Long-term oncologic surveillance includes physical examination, plain radiographs of the reconstructed femur, and non-contrast CT of the chest every 3 months for the first 2 years, every 6 months for years 3-5, and annually thereafter to monitor for local recurrence or pulmonary metastasis.
Clinical Pearls and Pitfalls
- Biopsy Tract Placement is Critical: The biopsy tract must be considered contaminated with tumor cells. It must be placed in line with the planned surgical incision so it can be excised en bloc. Transverse incisions or trans-compartmental biopsies are oncologic disasters.
- Beware of "Growing Pains": Unrelenting, non-mechanical night pain in an adolescent is a red flag for malignancy. Plain radiographs of the entire symptomatic bone should be the first-line investigation.
- Margin Assessment: The goal of limb salvage is an R0 resection (negative microscopic margins). A positive margin drastically increases the risk of local recurrence and negatively impacts overall survival. If a wide margin cannot be achieved without sacrificing critical neurovascular structures, amputation is the oncologically sound choice.

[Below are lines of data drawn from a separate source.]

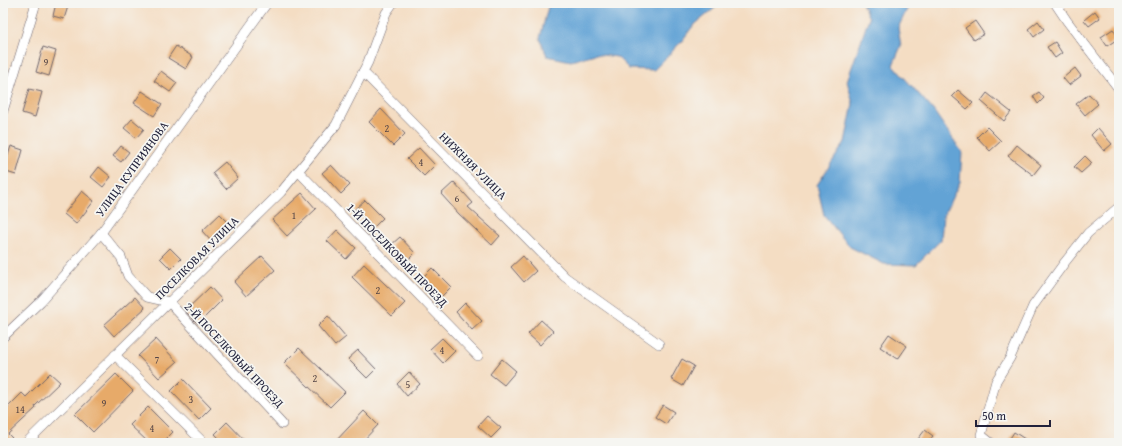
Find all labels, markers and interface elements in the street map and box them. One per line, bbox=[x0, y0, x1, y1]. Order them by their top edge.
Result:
house number: 9 bbox=[44, 55, 49, 70]
street label: УЛИЦА КУПРИЯНОВА bbox=[91, 117, 172, 220]
house number: 2 bbox=[385, 121, 390, 136]
street label: НИЖНЯЯ УЛИЦА bbox=[436, 128, 511, 204]
house number: 4 bbox=[419, 155, 424, 170]
house number: 6 bbox=[455, 191, 460, 206]
street label: 1-Й ПОСЕЛКОВЫЙ ПРОЕЗД bbox=[343, 199, 452, 311]
house number: 1 bbox=[292, 208, 297, 223]
street label: ПОСЕЛКОВАЯ УЛИЦА bbox=[151, 212, 243, 303]
house number: 2 bbox=[376, 283, 381, 298]
street label: 2-Й ПОСЕЛКОВЫЙ ПРОЕЗД bbox=[181, 298, 288, 411]
house number: 4 bbox=[440, 343, 445, 358]
house number: 7 bbox=[155, 352, 160, 367]
house number: 2 bbox=[313, 371, 318, 386]
house number: 5 bbox=[406, 377, 411, 392]
house number: 3 bbox=[189, 392, 194, 407]
house number: 9 bbox=[102, 396, 107, 411]
house number: 14 bbox=[15, 402, 25, 417]
scale bar bbox=[976, 402, 1050, 428]
text: 50 m bbox=[982, 407, 1006, 424]
house number: 4 bbox=[150, 421, 155, 436]

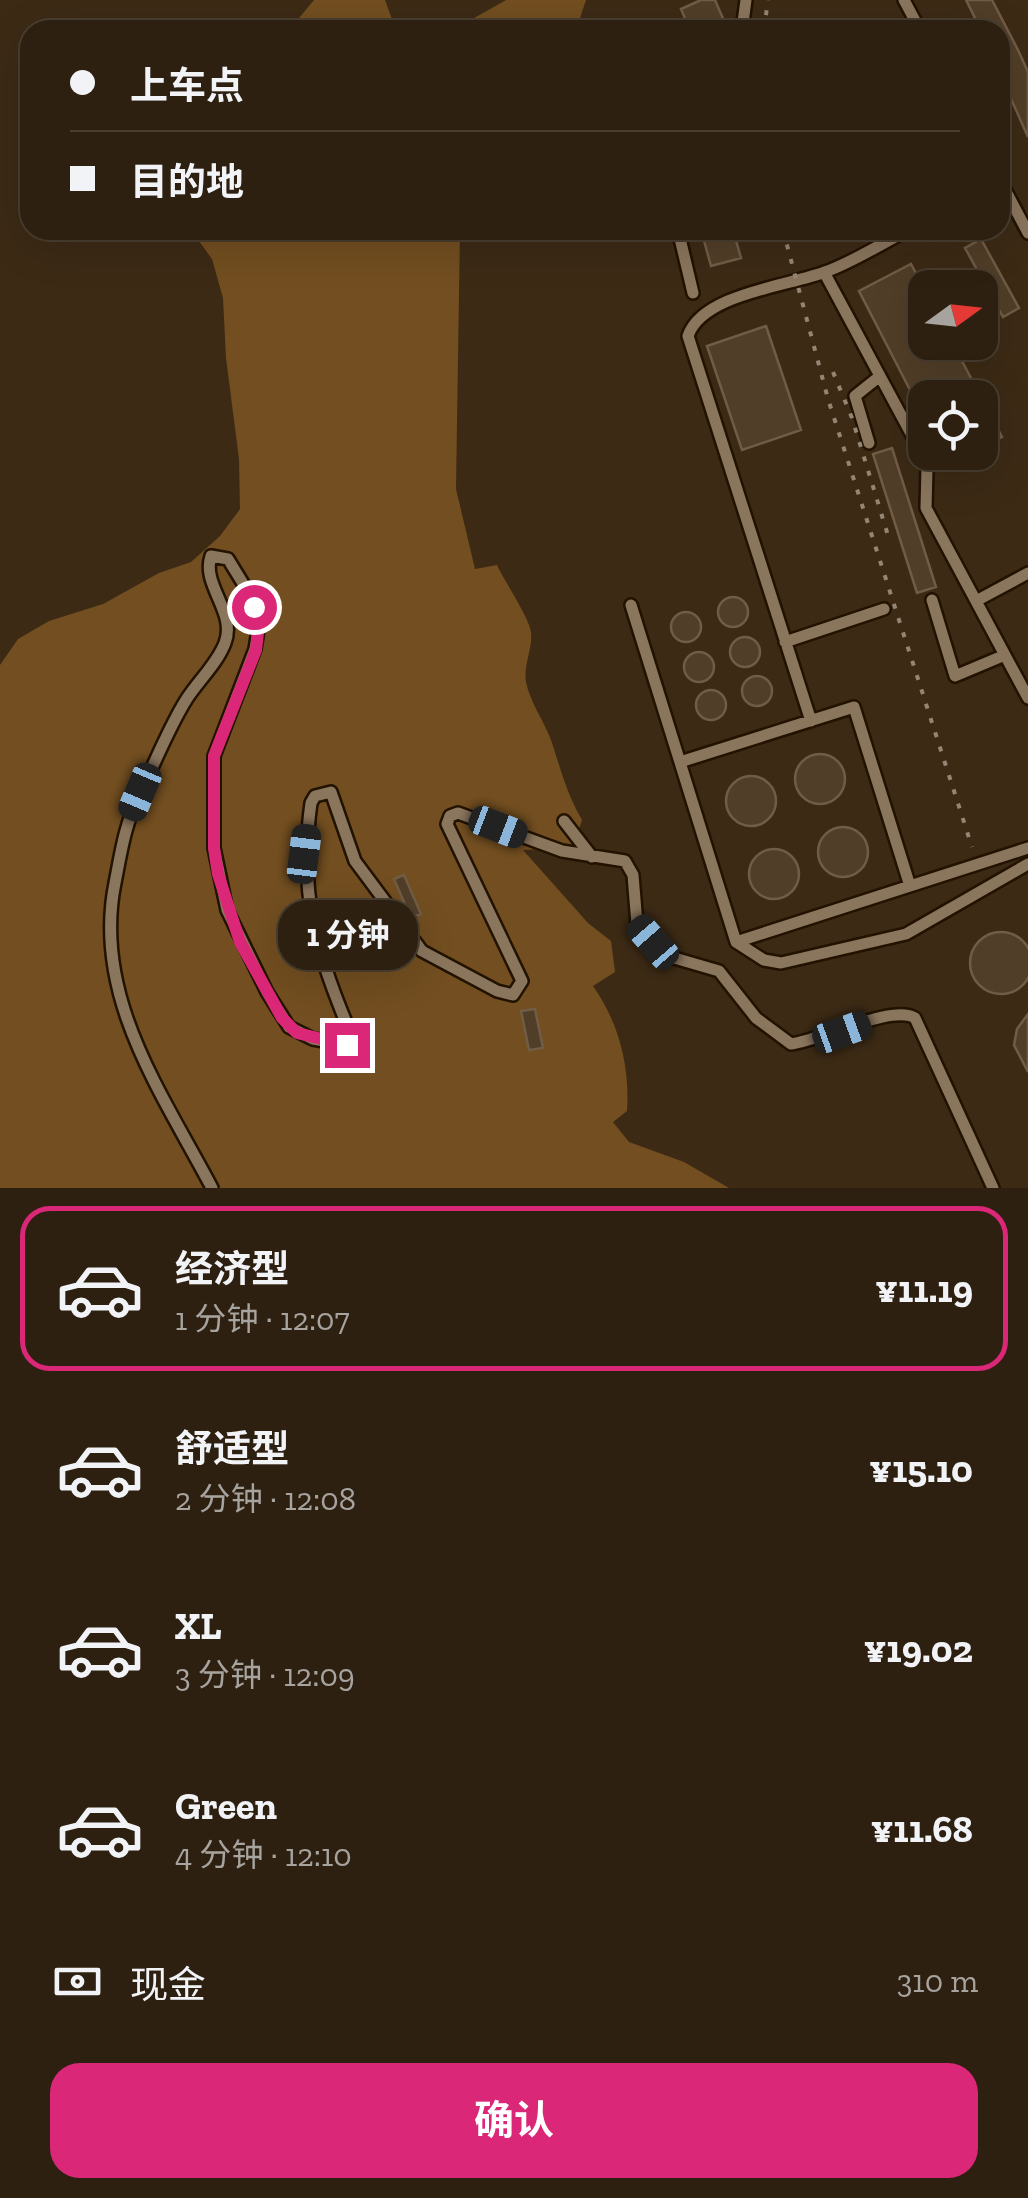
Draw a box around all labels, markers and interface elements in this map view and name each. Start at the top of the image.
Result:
text: 上车点 [130,63,244,109]
text: 目的地 [130,159,244,205]
north arrow [908,270,998,360]
map controls [908,270,998,470]
button: locate [908,380,998,470]
route start [232,585,277,630]
car [114,759,166,825]
car [465,802,531,852]
car [285,822,323,886]
callout: 1 分钟 [277,900,417,970]
car [622,910,684,974]
text: 1 分钟 [307,916,389,954]
car [809,1008,875,1056]
route end [325,1023,370,1068]
icon: car [55,1244,145,1334]
text: 经济型 [175,1246,289,1292]
text: ¥11.19 [875,1266,973,1312]
text: 1 分钟 · 12:07 [175,1300,350,1338]
icon: car [55,1424,145,1514]
text: 舒适型 [175,1426,289,1472]
text: ¥15.10 [869,1446,973,1492]
text: 2 分钟 · 12:08 [175,1480,356,1518]
text: XL [175,1603,222,1649]
icon: car [55,1604,145,1694]
text: ¥19.02 [864,1626,973,1672]
text: 3 分钟 · 12:09 [175,1656,355,1694]
text: Green [175,1783,277,1829]
icon: car [55,1784,145,1874]
text: ¥11.68 [871,1806,973,1852]
text: 4 分钟 · 12:10 [175,1836,352,1874]
icon: cash [50,1954,105,2009]
text: 现金 [130,1962,206,2008]
text: 310 m [897,1962,978,2000]
button: 确认 [50,2063,978,2178]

- Extensor Mechanism Management: Sacrificing the vastus medialis often leads to patellar maltracking. Utilizing a medial gastrocnemius flap not only provides excellent soft tissue coverage over the prosthesis, reducing infection risk, but also aids in centralizing the extensor mechanism.
- Infection Risk in Megaprostheses: The risk of periprosthetic joint infection in oncologic reconstructions is significantly higher than in primary arthroplasty (up to 10-15%) due to extensive soft tissue stripping, long operative times, and the immunosuppressive effects of chemotherapy. Meticulous soft tissue handling, dead space management, and robust flap coverage are paramount. Silver-coated implants or iodine-supported titanium implants are increasingly utilized to mitigate this risk.